女性の不妊症についての本文を読み、次の問いに答えよ。
1. 日本では、どのような場合を不妊症と定義しているか。
2. 卵管の通過性の問題の原因として、どのような炎症が挙げられているか。
3. 受精障害は、何をしてみないとわからないとされているか。

**本文:**
----
女性の不妊症の原因と検査方法
不妊症とは?
避妊をしなければ、1年以内に90%のカップルで妊娠は成立するといわれています。そのため、日本では、1年以上妊娠しない場合を不妊症と定義しています。
しかし、最近は35歳を過ぎてから結婚される方も多いので、避妊していない年数に関係なく、早くからの検査・治療が勧められています。
不妊症の原因って?
1.排卵の問題
- 脳(視床下部・下垂体)からの刺激がうまく出ない場合(ストレス、過度なダイエット、肥満など)
- 卵巣の問題で排卵しない場合(早期閉経、多のう胞性卵巣、加齢)
- 他のホルモン(甲状腺ホルモン、プロラクチン)の異常による場合
2.卵管の問題
- 卵管の通過性の問題(クラジミアなどの炎症)
- 卵管の癒着。卵管采による排卵卵子の取り込み異常(腹膜炎、内膜症など)
- 卵管内での受精卵の輸送や発育の問題
3.子宮の問題
- 子宮筋腫、内膜ポリープ、子宮の奇形による着床障害
- 子宮内膜炎、子宮内の癒着などの問題
4.その他の問題
- 精子に対する抗体(抗精子抗体)を体内で作り、それにより精子が排除され、不妊になることがあります。
- 受精障害(卵子と精子が出会っても受精しない場合)
卵子・精子どちらの異常でも起こります。これは体外受精をしてみないとわかりません。
----
**保存データ:**
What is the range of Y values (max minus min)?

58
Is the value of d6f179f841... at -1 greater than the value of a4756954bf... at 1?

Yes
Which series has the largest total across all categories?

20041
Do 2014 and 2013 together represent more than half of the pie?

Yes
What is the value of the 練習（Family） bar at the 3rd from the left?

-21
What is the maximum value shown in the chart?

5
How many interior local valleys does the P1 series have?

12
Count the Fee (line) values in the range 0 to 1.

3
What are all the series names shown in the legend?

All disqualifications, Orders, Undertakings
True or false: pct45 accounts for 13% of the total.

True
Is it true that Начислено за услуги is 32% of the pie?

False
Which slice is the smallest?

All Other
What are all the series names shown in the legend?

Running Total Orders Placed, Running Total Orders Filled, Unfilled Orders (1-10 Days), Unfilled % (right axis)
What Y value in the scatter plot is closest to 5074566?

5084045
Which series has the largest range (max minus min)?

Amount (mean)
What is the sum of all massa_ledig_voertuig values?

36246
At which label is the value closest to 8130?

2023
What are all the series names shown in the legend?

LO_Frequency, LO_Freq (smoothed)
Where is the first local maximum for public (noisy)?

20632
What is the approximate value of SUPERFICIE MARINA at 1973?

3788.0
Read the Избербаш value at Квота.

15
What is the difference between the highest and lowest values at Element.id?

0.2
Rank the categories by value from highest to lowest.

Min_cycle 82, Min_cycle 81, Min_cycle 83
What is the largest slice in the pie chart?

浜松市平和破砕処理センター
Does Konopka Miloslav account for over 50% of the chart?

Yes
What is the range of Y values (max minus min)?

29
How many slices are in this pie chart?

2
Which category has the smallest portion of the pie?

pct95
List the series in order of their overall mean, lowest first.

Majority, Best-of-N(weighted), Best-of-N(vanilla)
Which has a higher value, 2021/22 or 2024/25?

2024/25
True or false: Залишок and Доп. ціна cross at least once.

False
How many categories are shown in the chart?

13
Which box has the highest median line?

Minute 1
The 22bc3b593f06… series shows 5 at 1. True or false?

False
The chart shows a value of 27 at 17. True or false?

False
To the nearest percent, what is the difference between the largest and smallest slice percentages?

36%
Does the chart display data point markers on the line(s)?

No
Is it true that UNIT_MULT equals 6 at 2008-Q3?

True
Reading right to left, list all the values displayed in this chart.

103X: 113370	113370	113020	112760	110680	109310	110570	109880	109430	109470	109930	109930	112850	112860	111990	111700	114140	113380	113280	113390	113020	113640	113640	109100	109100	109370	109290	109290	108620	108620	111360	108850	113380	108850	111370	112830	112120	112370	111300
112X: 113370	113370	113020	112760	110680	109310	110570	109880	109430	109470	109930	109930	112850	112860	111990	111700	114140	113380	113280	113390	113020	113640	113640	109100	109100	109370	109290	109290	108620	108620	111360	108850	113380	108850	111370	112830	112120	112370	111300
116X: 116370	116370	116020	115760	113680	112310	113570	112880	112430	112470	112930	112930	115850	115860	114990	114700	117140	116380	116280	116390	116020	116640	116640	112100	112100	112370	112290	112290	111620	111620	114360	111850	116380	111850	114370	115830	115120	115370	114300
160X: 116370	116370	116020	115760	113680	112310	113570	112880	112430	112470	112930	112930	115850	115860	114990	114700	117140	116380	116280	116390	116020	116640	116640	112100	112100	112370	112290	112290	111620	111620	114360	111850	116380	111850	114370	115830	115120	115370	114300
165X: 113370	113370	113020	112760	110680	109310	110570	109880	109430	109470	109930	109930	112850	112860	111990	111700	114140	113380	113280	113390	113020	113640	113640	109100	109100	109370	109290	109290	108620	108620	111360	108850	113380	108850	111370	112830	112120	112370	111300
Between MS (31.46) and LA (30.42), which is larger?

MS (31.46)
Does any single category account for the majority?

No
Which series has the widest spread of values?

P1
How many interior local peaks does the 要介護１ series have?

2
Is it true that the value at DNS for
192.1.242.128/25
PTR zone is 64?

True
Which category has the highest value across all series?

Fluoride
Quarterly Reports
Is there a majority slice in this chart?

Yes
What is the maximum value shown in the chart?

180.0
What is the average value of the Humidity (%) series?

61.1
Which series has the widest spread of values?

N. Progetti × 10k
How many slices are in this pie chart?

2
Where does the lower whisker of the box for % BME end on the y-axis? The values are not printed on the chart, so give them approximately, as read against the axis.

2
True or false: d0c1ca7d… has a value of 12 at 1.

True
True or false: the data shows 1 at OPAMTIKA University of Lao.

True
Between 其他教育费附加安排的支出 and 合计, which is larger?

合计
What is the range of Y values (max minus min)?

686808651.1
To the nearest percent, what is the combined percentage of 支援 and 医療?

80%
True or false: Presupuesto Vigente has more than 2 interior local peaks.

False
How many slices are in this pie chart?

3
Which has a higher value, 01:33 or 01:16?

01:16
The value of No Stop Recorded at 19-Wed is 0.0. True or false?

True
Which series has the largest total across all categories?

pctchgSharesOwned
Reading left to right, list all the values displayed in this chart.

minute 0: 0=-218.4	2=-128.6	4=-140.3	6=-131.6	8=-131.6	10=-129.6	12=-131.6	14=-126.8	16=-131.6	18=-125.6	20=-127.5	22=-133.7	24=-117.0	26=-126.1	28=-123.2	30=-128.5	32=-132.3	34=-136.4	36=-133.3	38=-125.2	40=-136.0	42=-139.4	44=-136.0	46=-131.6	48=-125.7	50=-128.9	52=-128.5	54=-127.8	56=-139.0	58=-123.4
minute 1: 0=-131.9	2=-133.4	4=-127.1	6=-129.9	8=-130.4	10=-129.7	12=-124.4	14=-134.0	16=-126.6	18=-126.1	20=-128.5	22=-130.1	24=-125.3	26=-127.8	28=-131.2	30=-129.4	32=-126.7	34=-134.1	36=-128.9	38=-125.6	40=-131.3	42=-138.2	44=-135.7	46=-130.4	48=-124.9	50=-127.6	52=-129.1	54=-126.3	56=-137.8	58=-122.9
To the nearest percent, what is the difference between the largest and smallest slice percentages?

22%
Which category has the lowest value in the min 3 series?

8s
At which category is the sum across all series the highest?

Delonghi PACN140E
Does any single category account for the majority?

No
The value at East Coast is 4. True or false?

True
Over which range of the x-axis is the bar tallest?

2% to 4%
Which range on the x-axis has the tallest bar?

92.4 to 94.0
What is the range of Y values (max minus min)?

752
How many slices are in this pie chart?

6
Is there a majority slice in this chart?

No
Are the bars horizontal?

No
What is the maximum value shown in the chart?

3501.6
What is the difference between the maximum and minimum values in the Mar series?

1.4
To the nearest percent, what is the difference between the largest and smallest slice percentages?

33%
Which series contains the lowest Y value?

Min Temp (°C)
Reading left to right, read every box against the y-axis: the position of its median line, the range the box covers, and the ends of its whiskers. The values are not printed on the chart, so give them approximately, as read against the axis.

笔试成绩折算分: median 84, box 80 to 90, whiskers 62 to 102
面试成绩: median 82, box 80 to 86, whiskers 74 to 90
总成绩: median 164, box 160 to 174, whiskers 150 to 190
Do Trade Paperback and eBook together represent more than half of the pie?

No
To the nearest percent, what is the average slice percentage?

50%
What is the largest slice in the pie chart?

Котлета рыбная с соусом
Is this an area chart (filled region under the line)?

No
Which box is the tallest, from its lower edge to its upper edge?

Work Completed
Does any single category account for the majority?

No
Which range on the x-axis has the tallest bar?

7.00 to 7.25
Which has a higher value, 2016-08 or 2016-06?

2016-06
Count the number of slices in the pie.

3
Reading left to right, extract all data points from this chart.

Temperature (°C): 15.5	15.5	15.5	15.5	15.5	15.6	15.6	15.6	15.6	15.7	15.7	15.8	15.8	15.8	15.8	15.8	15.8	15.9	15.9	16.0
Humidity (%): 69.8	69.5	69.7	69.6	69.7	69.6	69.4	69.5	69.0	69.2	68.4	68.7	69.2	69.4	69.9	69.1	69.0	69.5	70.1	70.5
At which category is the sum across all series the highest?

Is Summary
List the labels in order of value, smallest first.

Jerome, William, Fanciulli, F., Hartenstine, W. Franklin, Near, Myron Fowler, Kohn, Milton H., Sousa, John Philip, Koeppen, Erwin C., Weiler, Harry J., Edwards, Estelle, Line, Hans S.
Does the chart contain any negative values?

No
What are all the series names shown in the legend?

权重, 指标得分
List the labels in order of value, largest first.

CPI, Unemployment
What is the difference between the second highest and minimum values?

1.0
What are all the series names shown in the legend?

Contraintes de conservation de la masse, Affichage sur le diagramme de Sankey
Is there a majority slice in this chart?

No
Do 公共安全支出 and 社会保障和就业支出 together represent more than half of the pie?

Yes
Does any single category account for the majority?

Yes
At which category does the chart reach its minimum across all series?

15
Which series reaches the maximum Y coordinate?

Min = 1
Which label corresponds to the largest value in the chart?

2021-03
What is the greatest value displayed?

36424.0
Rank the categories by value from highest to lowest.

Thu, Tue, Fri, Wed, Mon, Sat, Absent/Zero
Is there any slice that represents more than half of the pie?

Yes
----
**解答:**
1. 1年以上妊娠しない場合を不妊症と定義している。
2. クラジミアなどの炎症が挙げられている。
3. 体外受精をしてみないとわからないとされている。